Ladies – and men too – let’s get with it; start the petition – and BAN ERECTIONS! I have an entire set of dull, serrated knives and am willing to loan them out to any female that wants them. But…when you return them, please do not sterilize them!
Why stop at half measures? Cut off the family jewels while you’re at it. Then you’re taking care of the whole shooting match.,
Maybe just ban sex totally. That will obviously only affect poor people, and then there will not be all this need for food stamps, schools, or anything of the stuff that costs rich people money. Rich people will just have their lawyers take care of the problem.
Judi, Judi, Judi, let the Republicans take care of this, okay?
LOVE it!
At least, let’s suggest it in the larger media – like the Letters column in Papa Doug’s UT.
I don’t know, Judith. I was just warned by a friend to lay low for awhile.

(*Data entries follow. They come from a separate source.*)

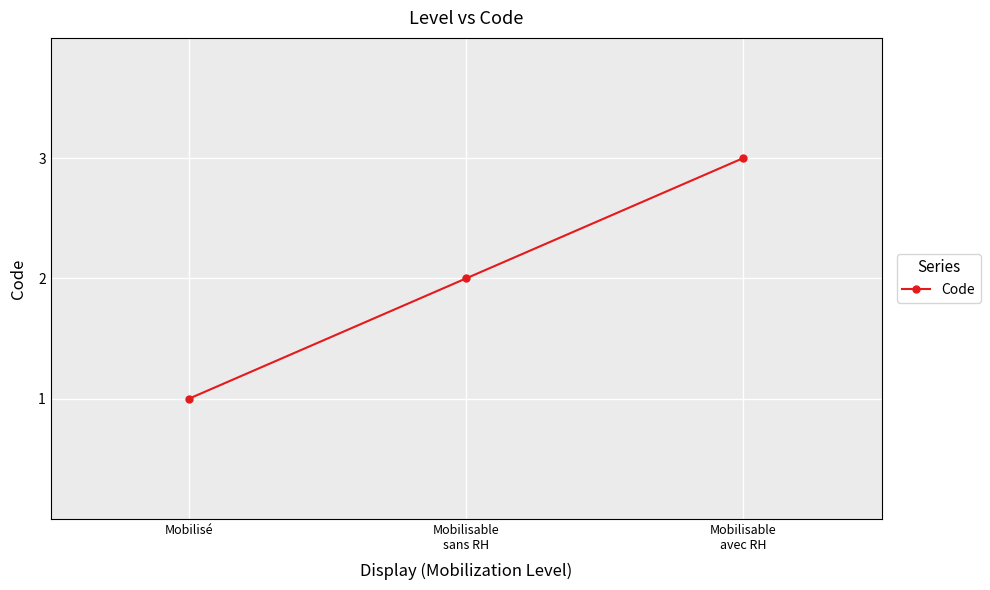

Count the number of categories in the chart.

3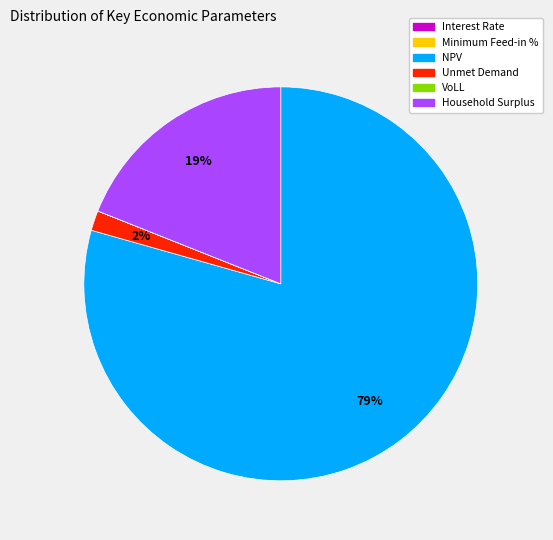

To the nearest percent, what portion does Unmet Demand represent?

2%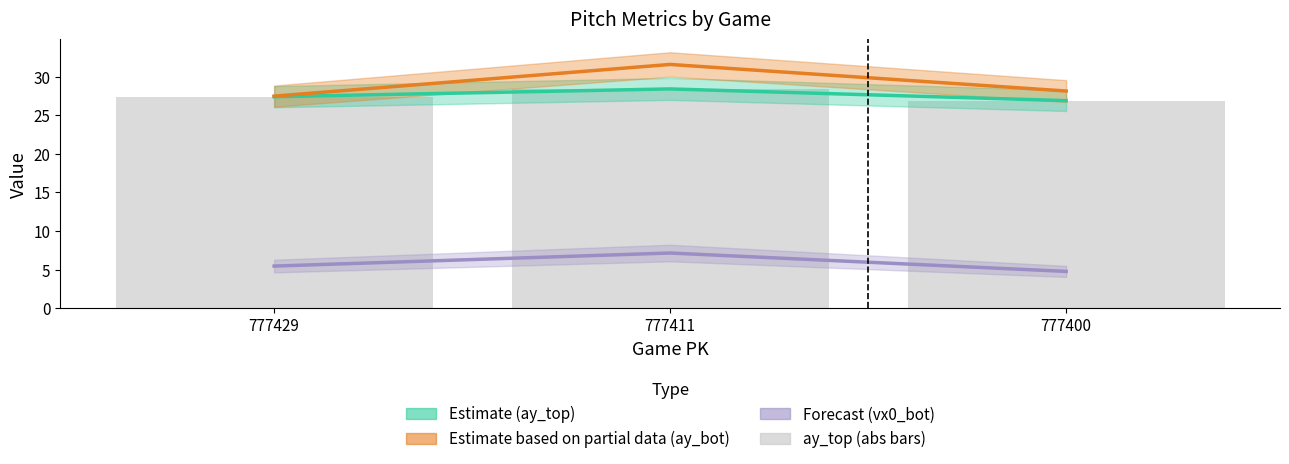

Reading left to right, extract all data points from this chart.

ay_top: 777429=27.4	777411=28.4	777400=26.9
ay_bot: 777429=27.5	777411=31.6	777400=28.1
vx0_bot: 777429=5.5	777411=7.2	777400=4.8
ay_top (abs): 777429=27.4	777411=28.4	777400=26.9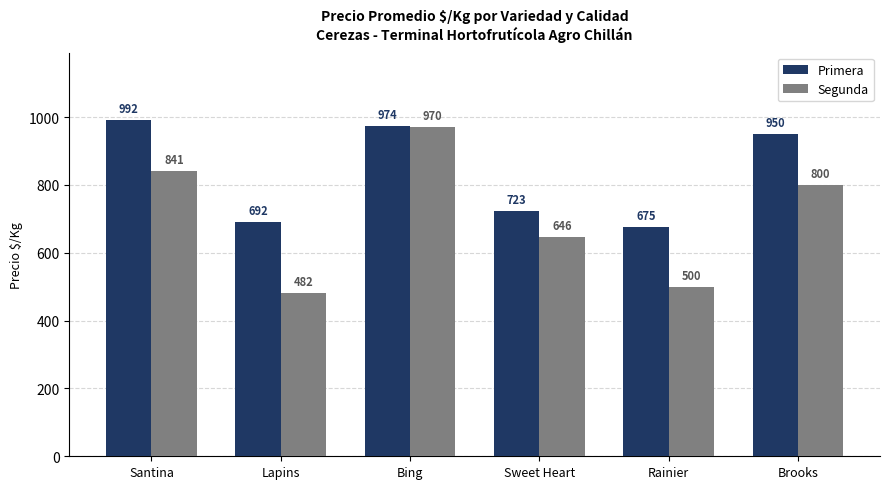

Which category has the lowest value in the Segunda series?

Lapins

I doubt if the fish wrap would publish it….maybe worth a try.
Eva – thanks.
Judi
At what point Judi, would you concede that the baby is human?
When it can live a viable life without life support apparatus.
“it is permissible for the woman that caused the erection to remove it”
So who’s responsible after all? The woman caused it, your own words! :)
Judi, I do recall your article on your experiences with the dating internet sites. Might I suggest you NOT post a link there to this article? I rather think this position, however satirical, might give a man second thoughts about meeting up with you.